- Извлечённый текст -
И совесть не обманет: наша совесть, совесть мира. Здесь тыл — я говорю о честных и верных — един с фронтом, весь мир — я говорю о честных и верных — един с Россией. О чем может думать мать, потерявшая своих сыновней, жена, у которой навеки отняли любимого мужа, жители растерзанных городов и дети с растерзанными сердцами, о чем им думать, как не о суде, куда рваться душой, если не в Берлин? Суда над злодеями жаждут и матери американских солдат, недавно зверски убитых немцами, и матери Ковентри, и вдовы французских заложников. Без слов мы поймем друг друга. Есть один пароль: «Берлин». Я не знаю, пропуск ли это к счастью, мы должны раньше почтить мертвых, чем обставлять заново квартиры фарфоровыми кошечками; но это пропуск в жизнь, потому что мы не сможем жить, если не накажем злодеев, не сможем заснуть — под окнами будет бродить товарищ Чижик с туфельками своего двухлетнего ребенка.

Вся заграничная печать пишет, что немцы усердно готовятся к третьей мировой войне. Они явно не хотят почить на «лаврах» своего неминуемого разгрома. Они уже думают о новом походе. Неужели мы не будем думать о Берлине? Мы хотим быть там в 1945 году. Если мы там не будем, в 1965 году немцы двинутся снова на Москву, на Париж, на Лондон. Это просто, как дважды два, и все-таки находятся люди, которые хотят простить преступников, дать им отдохнуть и взяться за старое. В Берлин! — эти слова для нас надежда, надежда на мир, спасение наших детей: не атаковать душу ведьмы, а обрубить ее длиннущие руки.

- Перечень пунктов -
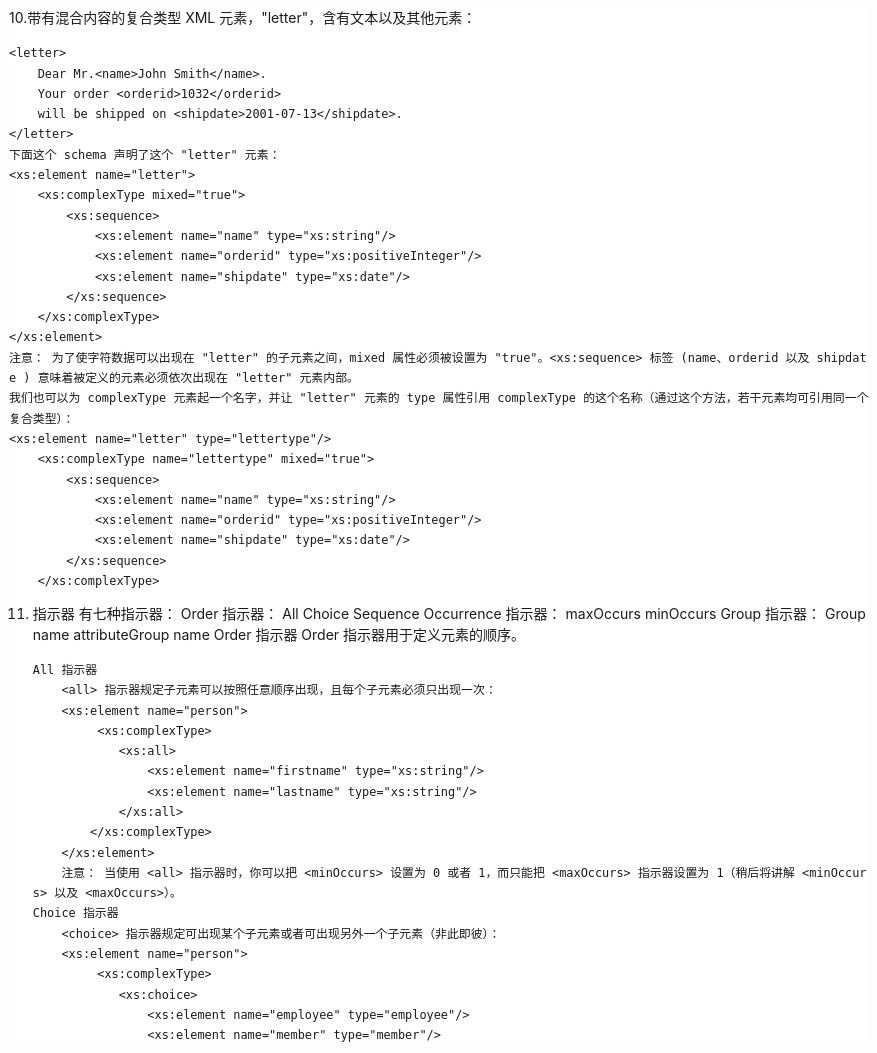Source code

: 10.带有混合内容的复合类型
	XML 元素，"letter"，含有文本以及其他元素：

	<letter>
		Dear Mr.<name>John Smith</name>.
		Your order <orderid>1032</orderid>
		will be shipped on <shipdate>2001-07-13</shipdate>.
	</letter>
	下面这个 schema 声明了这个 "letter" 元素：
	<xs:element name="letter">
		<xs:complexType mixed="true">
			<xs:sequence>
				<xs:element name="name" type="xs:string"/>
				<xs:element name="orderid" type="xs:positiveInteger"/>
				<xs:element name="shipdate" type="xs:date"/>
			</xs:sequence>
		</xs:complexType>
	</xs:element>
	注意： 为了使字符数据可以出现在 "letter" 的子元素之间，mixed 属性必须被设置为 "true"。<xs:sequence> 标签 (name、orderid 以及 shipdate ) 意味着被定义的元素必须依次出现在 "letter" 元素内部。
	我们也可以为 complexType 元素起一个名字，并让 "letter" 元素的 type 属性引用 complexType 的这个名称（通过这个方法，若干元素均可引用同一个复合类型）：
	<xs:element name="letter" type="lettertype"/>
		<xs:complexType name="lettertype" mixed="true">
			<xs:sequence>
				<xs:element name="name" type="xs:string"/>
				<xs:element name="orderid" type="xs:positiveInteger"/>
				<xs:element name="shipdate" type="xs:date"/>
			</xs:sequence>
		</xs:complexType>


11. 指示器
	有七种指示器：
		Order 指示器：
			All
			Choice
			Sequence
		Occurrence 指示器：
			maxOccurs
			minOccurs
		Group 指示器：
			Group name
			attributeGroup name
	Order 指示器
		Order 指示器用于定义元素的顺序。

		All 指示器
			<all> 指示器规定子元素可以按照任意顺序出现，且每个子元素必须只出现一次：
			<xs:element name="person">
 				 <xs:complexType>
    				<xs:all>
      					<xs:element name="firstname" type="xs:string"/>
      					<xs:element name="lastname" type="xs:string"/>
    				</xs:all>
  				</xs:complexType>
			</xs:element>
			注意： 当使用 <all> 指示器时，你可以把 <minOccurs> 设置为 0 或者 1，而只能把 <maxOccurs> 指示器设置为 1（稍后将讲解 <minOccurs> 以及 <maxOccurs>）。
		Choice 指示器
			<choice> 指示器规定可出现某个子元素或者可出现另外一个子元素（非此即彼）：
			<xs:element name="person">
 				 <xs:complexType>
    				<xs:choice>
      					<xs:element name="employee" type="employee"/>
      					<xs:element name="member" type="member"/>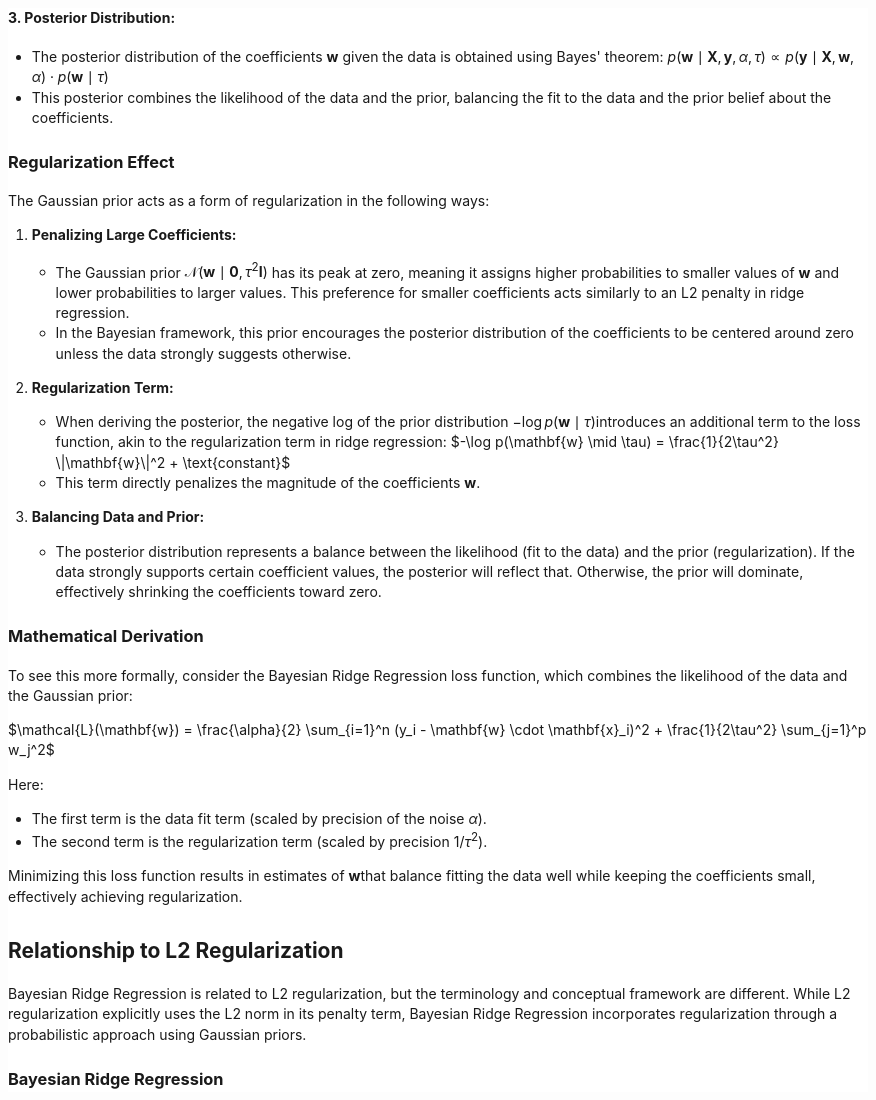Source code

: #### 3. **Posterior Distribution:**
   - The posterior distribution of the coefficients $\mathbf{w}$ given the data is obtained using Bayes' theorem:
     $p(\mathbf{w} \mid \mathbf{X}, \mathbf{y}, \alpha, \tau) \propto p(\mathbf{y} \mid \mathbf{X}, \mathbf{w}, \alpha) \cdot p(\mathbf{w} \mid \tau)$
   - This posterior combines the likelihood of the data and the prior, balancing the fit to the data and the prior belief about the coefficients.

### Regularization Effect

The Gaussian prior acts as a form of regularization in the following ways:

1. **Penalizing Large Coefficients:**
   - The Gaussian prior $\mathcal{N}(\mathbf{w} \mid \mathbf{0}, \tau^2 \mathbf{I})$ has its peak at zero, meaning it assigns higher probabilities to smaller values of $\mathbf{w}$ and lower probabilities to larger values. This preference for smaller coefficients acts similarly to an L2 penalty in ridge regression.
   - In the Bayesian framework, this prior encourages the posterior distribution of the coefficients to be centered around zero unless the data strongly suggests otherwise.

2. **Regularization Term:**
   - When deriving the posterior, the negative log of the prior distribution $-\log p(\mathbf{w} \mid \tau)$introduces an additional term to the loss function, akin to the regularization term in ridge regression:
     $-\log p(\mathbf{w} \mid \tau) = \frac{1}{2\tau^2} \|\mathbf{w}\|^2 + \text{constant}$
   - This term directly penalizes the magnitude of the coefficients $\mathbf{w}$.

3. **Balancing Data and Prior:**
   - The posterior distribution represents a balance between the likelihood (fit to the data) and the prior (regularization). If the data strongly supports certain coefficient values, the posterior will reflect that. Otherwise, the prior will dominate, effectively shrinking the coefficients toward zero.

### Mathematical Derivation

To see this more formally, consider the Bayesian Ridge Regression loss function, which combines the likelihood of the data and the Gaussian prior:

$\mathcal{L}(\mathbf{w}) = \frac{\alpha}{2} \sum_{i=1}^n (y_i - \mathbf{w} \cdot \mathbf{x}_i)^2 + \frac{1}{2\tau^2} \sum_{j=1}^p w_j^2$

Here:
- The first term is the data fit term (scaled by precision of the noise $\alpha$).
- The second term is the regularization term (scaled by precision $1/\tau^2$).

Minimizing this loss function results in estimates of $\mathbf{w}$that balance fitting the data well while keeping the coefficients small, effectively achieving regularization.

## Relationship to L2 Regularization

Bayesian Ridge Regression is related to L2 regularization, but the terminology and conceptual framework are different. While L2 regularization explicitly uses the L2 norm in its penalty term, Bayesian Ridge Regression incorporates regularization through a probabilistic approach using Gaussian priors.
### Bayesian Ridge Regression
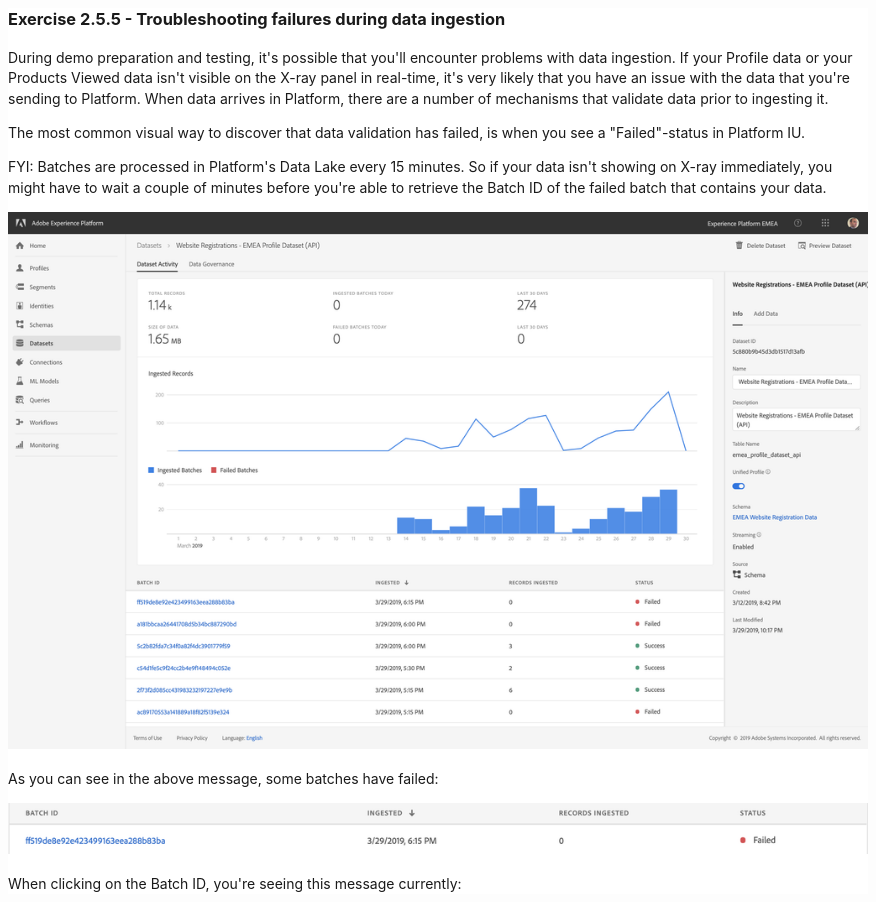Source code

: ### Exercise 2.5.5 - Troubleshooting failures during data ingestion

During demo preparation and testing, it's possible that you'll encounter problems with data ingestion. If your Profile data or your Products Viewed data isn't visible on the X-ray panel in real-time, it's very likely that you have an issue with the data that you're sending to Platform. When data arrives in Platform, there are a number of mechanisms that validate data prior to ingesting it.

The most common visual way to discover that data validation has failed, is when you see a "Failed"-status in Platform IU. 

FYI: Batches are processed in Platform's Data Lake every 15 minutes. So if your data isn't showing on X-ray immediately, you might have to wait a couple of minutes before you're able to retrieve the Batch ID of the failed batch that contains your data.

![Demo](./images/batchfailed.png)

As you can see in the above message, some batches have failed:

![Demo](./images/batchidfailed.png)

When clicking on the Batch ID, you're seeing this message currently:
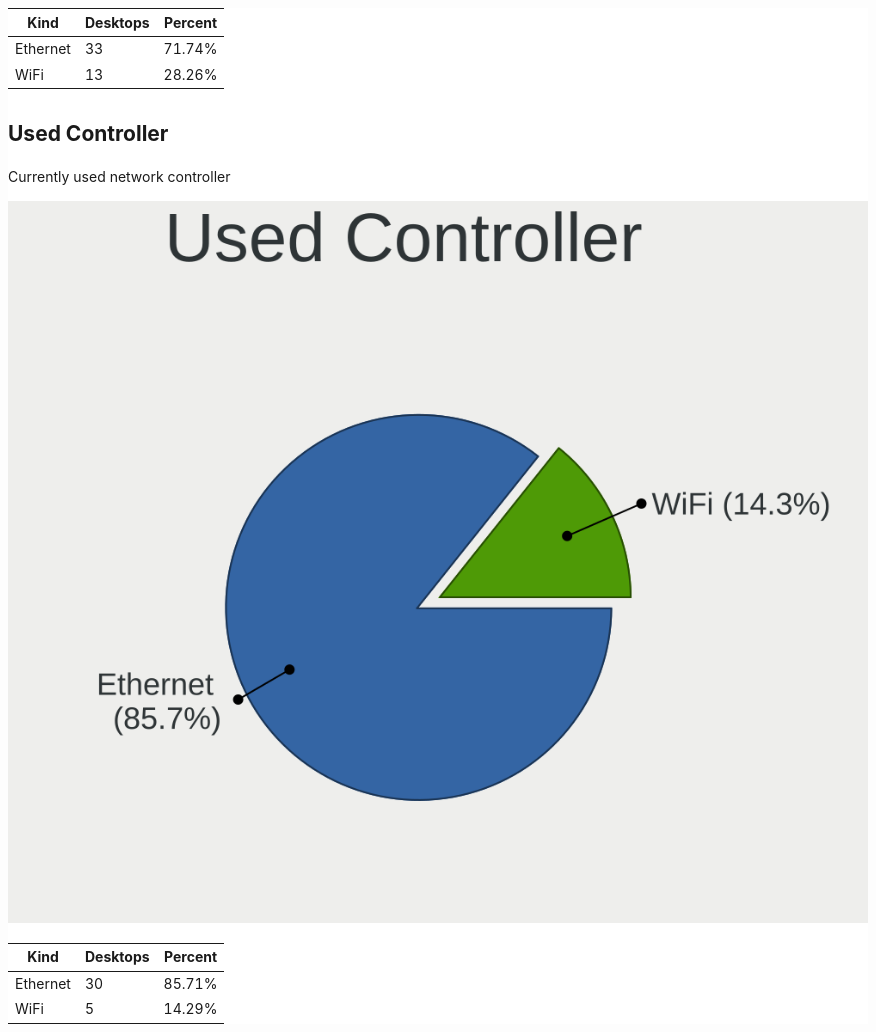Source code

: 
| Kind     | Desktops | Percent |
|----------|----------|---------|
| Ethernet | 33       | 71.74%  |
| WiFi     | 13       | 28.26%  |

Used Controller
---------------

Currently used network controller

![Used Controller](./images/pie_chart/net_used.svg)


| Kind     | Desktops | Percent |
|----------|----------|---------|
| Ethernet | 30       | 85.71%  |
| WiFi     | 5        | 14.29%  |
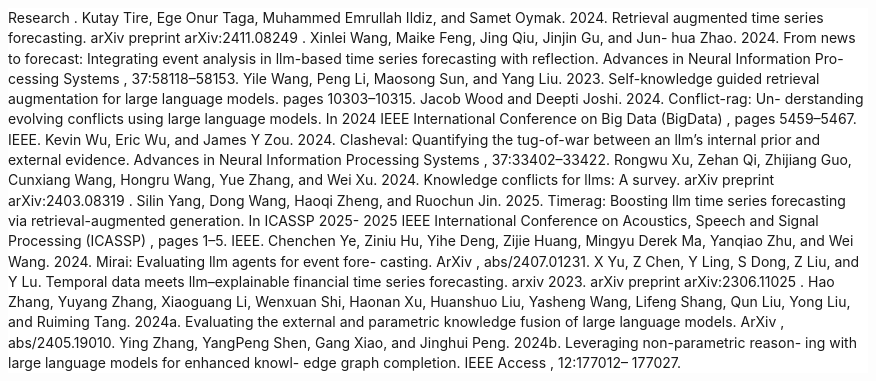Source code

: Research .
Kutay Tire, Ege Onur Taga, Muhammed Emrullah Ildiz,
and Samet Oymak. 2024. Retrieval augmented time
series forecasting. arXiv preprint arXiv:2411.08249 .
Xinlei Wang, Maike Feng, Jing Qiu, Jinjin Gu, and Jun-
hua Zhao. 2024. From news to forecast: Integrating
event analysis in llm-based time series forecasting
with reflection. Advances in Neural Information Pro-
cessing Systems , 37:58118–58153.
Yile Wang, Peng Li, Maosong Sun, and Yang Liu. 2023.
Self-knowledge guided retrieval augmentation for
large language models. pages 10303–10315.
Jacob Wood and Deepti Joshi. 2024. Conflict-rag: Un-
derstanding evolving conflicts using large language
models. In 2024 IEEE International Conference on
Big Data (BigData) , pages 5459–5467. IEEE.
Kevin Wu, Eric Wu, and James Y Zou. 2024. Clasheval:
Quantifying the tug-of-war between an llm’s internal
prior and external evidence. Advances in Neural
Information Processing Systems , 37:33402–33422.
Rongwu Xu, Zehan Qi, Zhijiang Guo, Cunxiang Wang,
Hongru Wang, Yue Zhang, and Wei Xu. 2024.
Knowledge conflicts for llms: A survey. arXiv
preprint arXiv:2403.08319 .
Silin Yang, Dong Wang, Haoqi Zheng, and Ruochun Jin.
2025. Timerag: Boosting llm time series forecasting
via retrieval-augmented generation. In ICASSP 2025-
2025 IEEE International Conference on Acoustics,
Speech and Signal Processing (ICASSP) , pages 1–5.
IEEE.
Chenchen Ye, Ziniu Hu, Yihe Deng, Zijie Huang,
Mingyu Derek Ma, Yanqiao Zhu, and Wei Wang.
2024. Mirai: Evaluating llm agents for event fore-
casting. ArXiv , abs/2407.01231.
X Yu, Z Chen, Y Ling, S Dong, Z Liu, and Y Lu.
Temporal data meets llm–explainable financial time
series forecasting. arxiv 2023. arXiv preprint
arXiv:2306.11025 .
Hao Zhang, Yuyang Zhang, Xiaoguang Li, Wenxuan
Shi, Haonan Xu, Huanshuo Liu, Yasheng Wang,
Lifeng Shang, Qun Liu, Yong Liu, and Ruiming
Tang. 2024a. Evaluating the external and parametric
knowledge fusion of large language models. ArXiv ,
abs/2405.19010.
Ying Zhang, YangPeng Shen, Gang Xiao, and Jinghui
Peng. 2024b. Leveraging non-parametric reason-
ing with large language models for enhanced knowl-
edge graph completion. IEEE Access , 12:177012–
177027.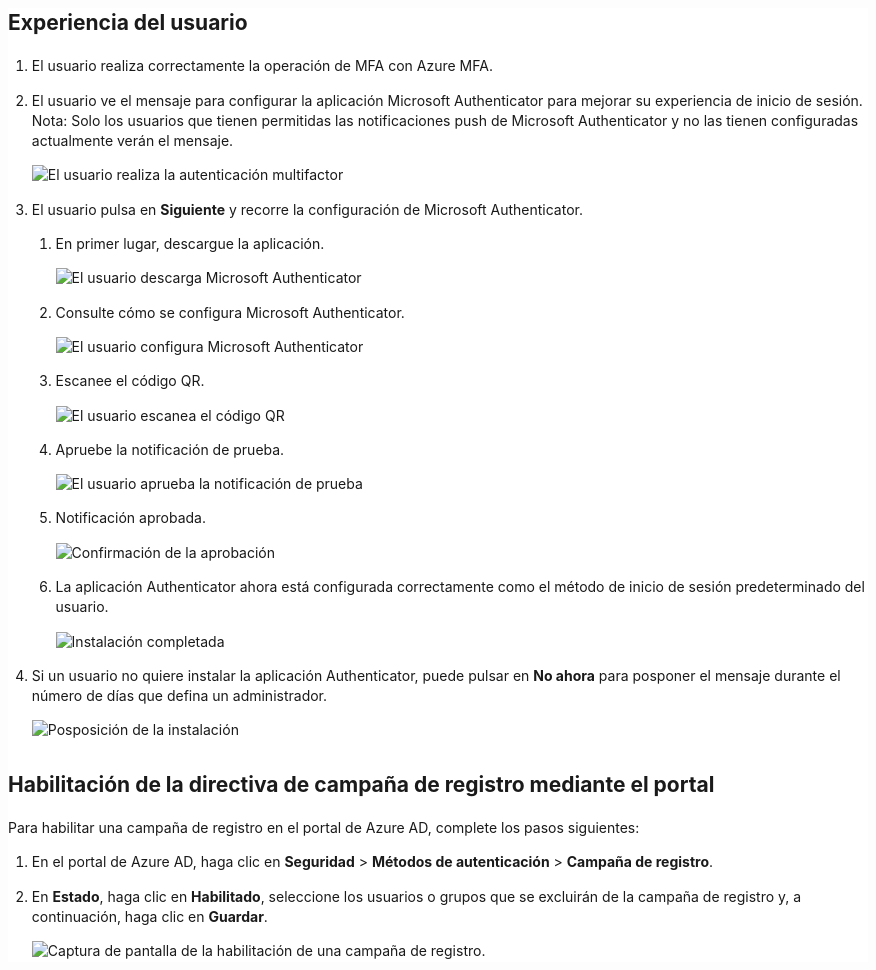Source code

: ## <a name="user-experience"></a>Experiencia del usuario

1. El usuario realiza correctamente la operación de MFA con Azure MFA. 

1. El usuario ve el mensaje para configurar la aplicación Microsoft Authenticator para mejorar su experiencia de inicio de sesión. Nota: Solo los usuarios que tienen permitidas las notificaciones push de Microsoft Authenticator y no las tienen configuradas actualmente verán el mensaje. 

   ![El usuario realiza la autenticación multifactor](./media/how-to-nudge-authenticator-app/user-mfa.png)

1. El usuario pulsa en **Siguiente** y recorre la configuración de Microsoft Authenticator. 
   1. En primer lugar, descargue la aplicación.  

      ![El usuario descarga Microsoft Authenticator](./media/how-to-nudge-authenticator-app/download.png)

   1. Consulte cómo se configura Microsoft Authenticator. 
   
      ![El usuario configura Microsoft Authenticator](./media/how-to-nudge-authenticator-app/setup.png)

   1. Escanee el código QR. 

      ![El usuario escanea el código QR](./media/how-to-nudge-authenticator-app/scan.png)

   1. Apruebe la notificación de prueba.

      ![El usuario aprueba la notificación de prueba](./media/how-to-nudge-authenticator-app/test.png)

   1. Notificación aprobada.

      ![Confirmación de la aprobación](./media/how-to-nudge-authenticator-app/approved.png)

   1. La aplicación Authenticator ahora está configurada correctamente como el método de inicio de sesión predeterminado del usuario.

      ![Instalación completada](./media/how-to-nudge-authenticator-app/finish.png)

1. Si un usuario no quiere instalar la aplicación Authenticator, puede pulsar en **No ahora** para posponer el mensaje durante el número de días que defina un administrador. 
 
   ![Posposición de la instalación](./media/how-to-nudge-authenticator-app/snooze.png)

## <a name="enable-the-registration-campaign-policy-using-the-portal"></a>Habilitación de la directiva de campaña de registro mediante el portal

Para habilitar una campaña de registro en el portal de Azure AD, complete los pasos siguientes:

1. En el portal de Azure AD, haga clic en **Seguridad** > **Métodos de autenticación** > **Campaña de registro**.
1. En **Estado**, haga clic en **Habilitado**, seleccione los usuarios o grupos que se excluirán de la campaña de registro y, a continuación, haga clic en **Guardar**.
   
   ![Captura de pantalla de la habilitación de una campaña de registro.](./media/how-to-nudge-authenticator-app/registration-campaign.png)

- Рабочее задание A -
Ответьте по извлечённому тексту на каждый вопрос.
(i) Какой единственный пароль назван в тексте?
(ii) В каком году, согласно тексту, «мы хотим быть» в Берлине?
(iii) К какой войне, по сообщениям заграничной печати, готовятся немцы?
- Рабочее задание B -
Проверьте по извлечённому тексту, верны ли три утверждения. Для каждого ответьте «да» или «нет» и приведите решающие слова текста.
(i) Заграничная печать пишет, что немцы готовятся к новой войне.
(ii) Если нас не будет в Берлине в 1945 году, немцы в 1965 году двинутся на Москву, Париж и Лондон.
(iii) Текст призывает атаковать душу ведьмы.

- Результат выполнения A -
(i) «Берлин».
(ii) В 1945 году.
(iii) К третьей мировой войне.

- Результат выполнения B -
(i) Да: «Вся заграничная печать пишет, что немцы усердно готовятся к третьей мировой войне».
(ii) Да: «Если мы там не будем, в 1965 году немцы двинутся снова на Москву, на Париж, на Лондон».
(iii) Нет: «не атаковать душу ведьмы, а обрубить ее длиннущие руки».